Like one of tattoo‘s incarnations, its rhyming sister taboo was also brought into the English language by the explorer James Cook, after his journey to the South Pacific. According to Wikipedia, it “comes from the Tongan tapu or Fijian tabu (“prohibited”, “disallowed”, “forbidden”), related among others to the Maori tapu, Hawaiian kapu, Malagasy fady. Its English use dates to 1777 when the British explorer James Cook visited Tonga. Describing the cultural practices of the Tongans, he wrote:

Not one of them would sit down, or eat a bit of any thing…. On expressing my surprise at this, they were all taboo, as they said; which word has a very comprehensive meaning; but, in general, signifies that a thing is forbidden.
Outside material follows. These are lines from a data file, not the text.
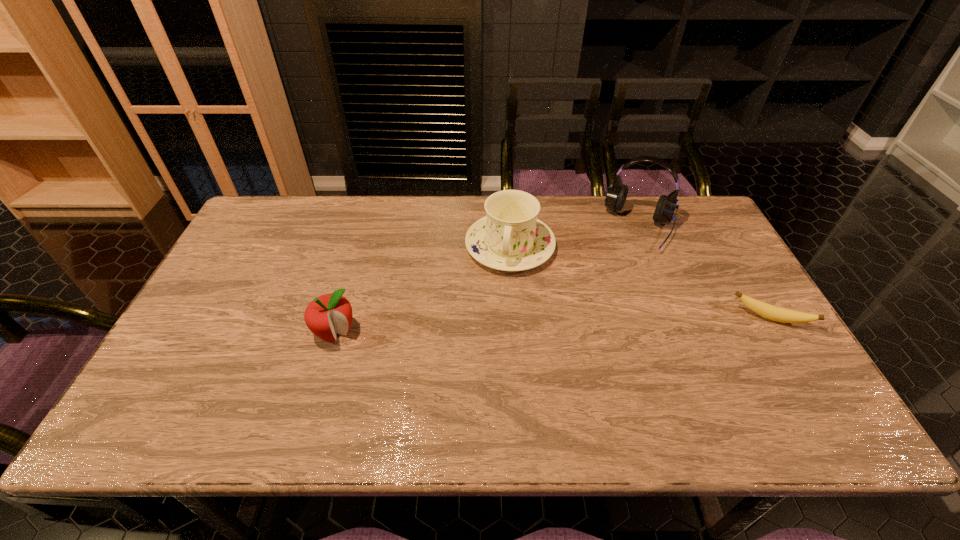
Locate an element on the screen. The image size is (960, 540). vacant region located on the ear cushions of the tallest object is located at coordinates (607, 325).

Image resolution: width=960 pixels, height=540 pixels. Find the location of `free space located on the handle side of the chinaware`. free space located on the handle side of the chinaware is located at coordinates (495, 320).

At what (x,y) coordinates should I click in order to perform the action: click on vacant position located 0.280m on the handle side of the chinaware. Please return your answer as a coordinate pair (x, y). The height and width of the screenshot is (540, 960). Looking at the image, I should click on (489, 357).

The width and height of the screenshot is (960, 540). I want to click on free point located 0.170m on the handle side of the chinaware, so click(495, 322).

Locate an element on the screen. headset positioned at the far edge is located at coordinates (616, 195).

Find the location of a particular element. chinaware that is at the far edge is located at coordinates (510, 237).

I want to click on banana that is at the right edge, so click(x=784, y=315).

Locate an element on the screen. This screenshot has height=540, width=960. headset situated at the right edge is located at coordinates (616, 195).

Locate an element on the screen. Image resolution: width=960 pixels, height=540 pixels. object at the far right corner is located at coordinates (616, 195).

At what (x,y) coordinates should I click in order to perform the action: click on vacant space at the far edge of the desktop. Please return your answer as a coordinate pair (x, y). The width and height of the screenshot is (960, 540). Looking at the image, I should click on (335, 235).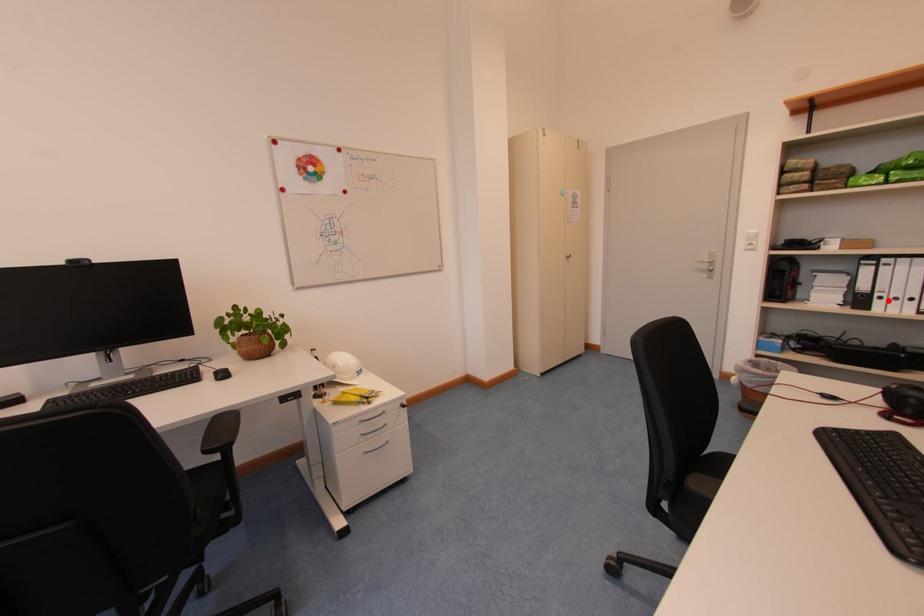
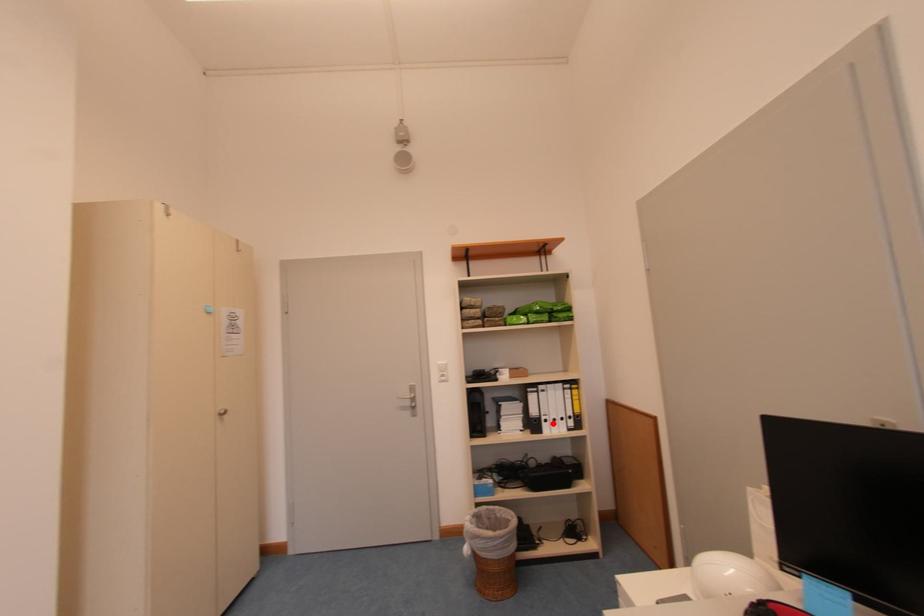
I am providing you with two images of the same scene from different viewpoints. A red point is marked on the first image and another point is marked on the second image. Is the marked point in image1 the same physical position as the marked point in image2?

Yes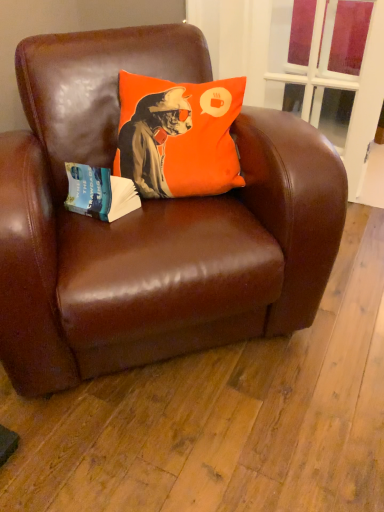
Question: Does blue paper at left have a lesser height compared to brown leather chair at center?

Choices:
 (A) no
 (B) yes

Answer: (B)

Question: Is blue paper at left at the right side of brown leather chair at center?

Choices:
 (A) yes
 (B) no

Answer: (B)

Question: Does blue paper at left have a smaller size compared to brown leather chair at center?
When any thing is forbidden to be eaten, or made use of, they say, that it is taboo.

“The term was translated to him as “consecrated, inviolable, forbidden, unclean or cursed”. Tabu itself has been derived from alleged Tongan morphemes ta (“mark”) and bu (“especially”), but this may be a folk etymology (note that Tongan does not actually have a phoneme /b/), and tapu is usually treated as a unitary, non-compound word inherited from Proto-Polynesian *tapu, in turn inherited from Proto-Oceanic *tabu, with the reconstructed meaning “sacred, forbidden”. In its current use on Tonga, the word tapu means “sacred” or “holy”, often in the sense of being restricted or protected by custom or law. On the main island, the word is often appended to the end of “Tonga” as Tongatapu, here meaning “Sacred South” rather than “Forbidden South”.”